Nel secondo caso la struttura viene impiegata quale principale mezzo espressivo dell’opera, attingendo all’immaginario della Natura o a quello della macchina, secondo un dispiegarsi di petali e gemme al pari di bielle e ingranaggi. Può essere dimostrativa di tale tendenza l’opera dello scultore-architetto-ingegnere S. Calatrava, spesso additata in sospetto di formalismo.

Calatrava agisce impiegando le figure strutturali (canoniche: il pilastro, la trave, l’arco, la cupola), primariamente per via formale, composte in stilemi plastici. Le sue membrature strutturali si articolano cinesteticamente, puntando sulla ricerca di un plastico dinamismo: il pilastro non è mai verticale, ma inclinato, l’arco non è più sul piano verticale ma obliquo, il nodo diventa meccanismo, con la predilezione per i cinematismi, per il movimento reciproco delle membrature: sia esso realizzato, fissato in un particolare istante, o semplicemente immaginato.

Calatrava affronta liberamente i generi dell’ingegneria (con i suoi famosi ponti) e quelli dell’architettura (stazioni, palazzi dello sport, auditori, etc.), caratterizzati da analoghi procedimenti compositivi, culminanti in espressioni che suscitano profusione scultorea anziché ratio ingegneristica.

Può illuminare questi processi compositivi, l’analisi condotta dall’ing.

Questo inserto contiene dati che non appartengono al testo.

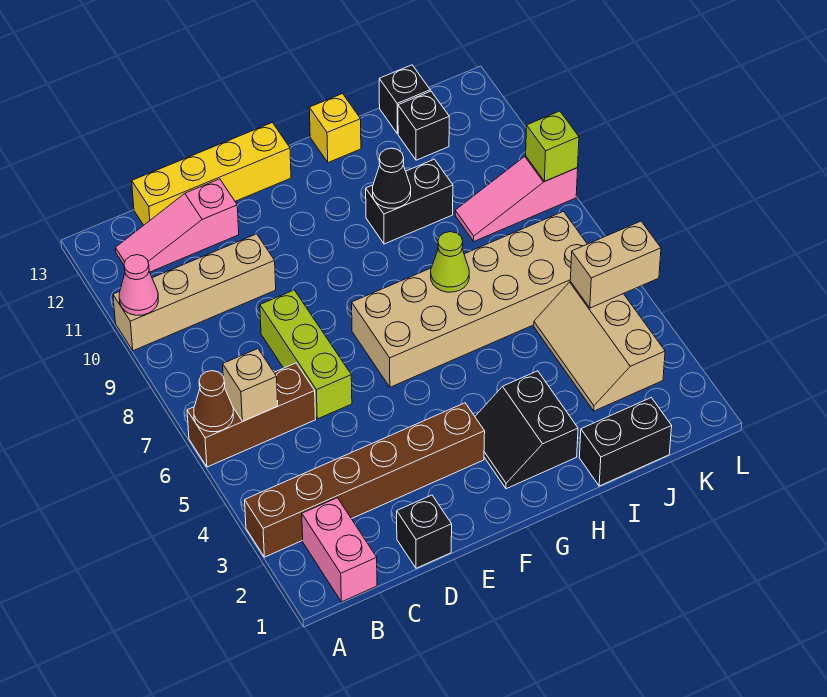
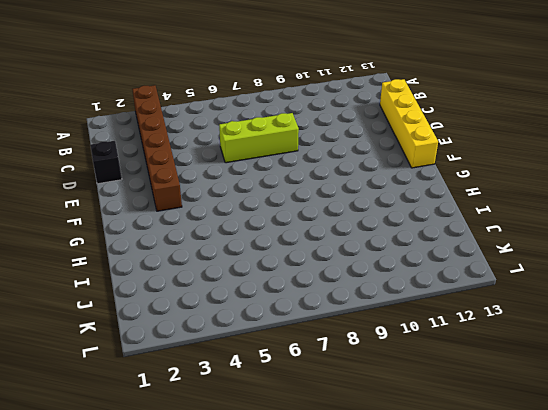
none -> brown brick A6:C6 level 1
none -> tan brick A10:D10 level 1
none -> pink brick B1:B2 level 1

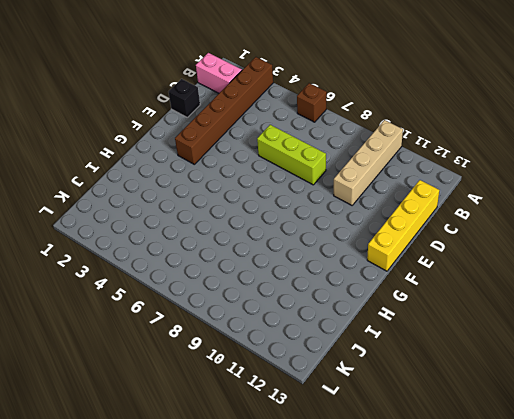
brown brick A6 level 1 -> brown brick A6:C6 level 1
none -> pink slope B12:D12 level 1 top D
none -> tan brick F6:K7 level 1
none -> black slope G2:H3 level 1 top H

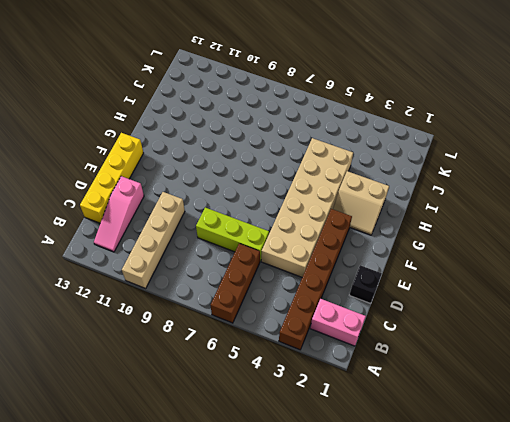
tan brick D4:I5 level 1 -> tan brick F6:K7 level 1
tan slope G2:H3 level 1 top H -> black slope G2:H3 level 1 top H
none -> black brick H10:I10 level 1
none -> yellow brick H13 level 1
none -> black brick I1:J1 level 1

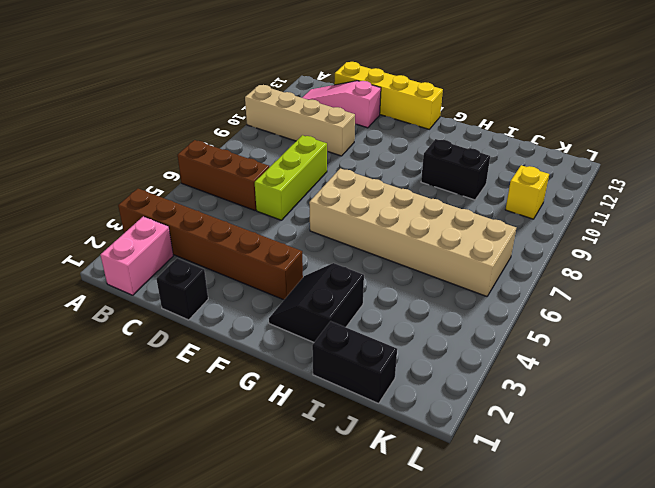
yellow brick K10 level 1 -> yellow brick H13 level 1
none -> tan slope J3:K5 level 1 top K
none -> pink slope J9:L9 level 1 top L
none -> black brick J12 level 1

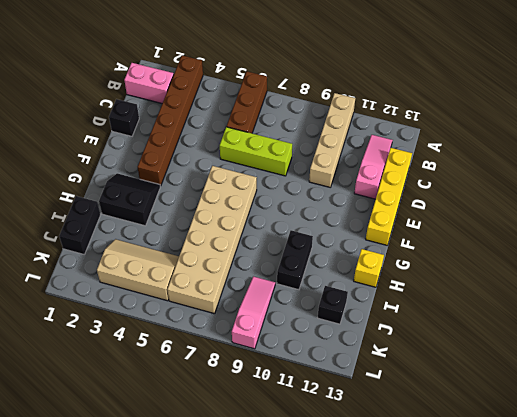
none -> black brick J13 level 1
none -> brown cone A6 level 2
none -> pink cone A10 level 2

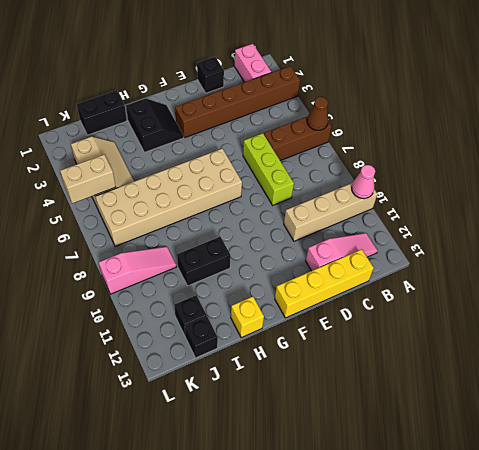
none -> tan brick B6 level 2
none -> lime cone H7 level 2
none -> black cone H10 level 2

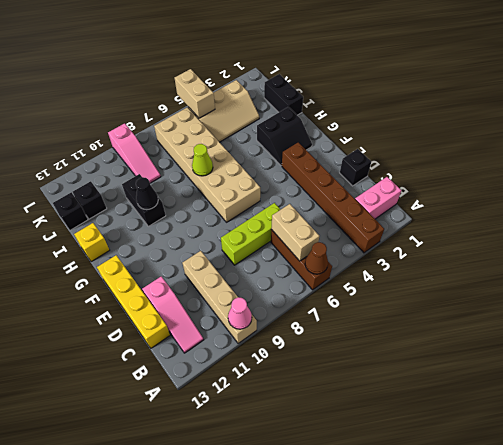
tan brick B6:C6 level 2 -> tan brick B6 level 2
none -> lime brick L9 level 2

G. Macchi, sul ponte Alameda a Valencia (ad arco-tirante, gettato su un fiume inesistente). “La soluzione (consiste, diversamente dalla soluzione canonica di collegare due archi affiancati)  nel costruire un unico arco e trattenerlo dall’ingobbamento laterale, trasformando in rigide lame resistenti alla flessione gli usuali pendini di sospensione dell’impalcato […]. Asimmetria e inclinazione dell’arco sono soprattutto invenzione e acrobazia, (che) non mancano di dar luogo a delicati problemi strutturali che determinano la struttura […], perché l’impalcato è assoggettato ad una flessione sul suo piano […], che si somma alla trazione che l’impalcato subisce come tirante dell’arco”.

Accostato a ingegneri come P.L. Nervi, R. Maillart o E. Torroja, egli ne è sicuramente stato folgorato, e lo si vede nell’etimo delle sua figurazione strutturale, ma diverge profondamente da essi, praticando un’ingegneria del possibile come forma particolare dell’immaginario, molto lontano dalla espressione strutturale necessaria e sufficiente e dall’epico riduzionismo linguistico delle opere dei Maestri.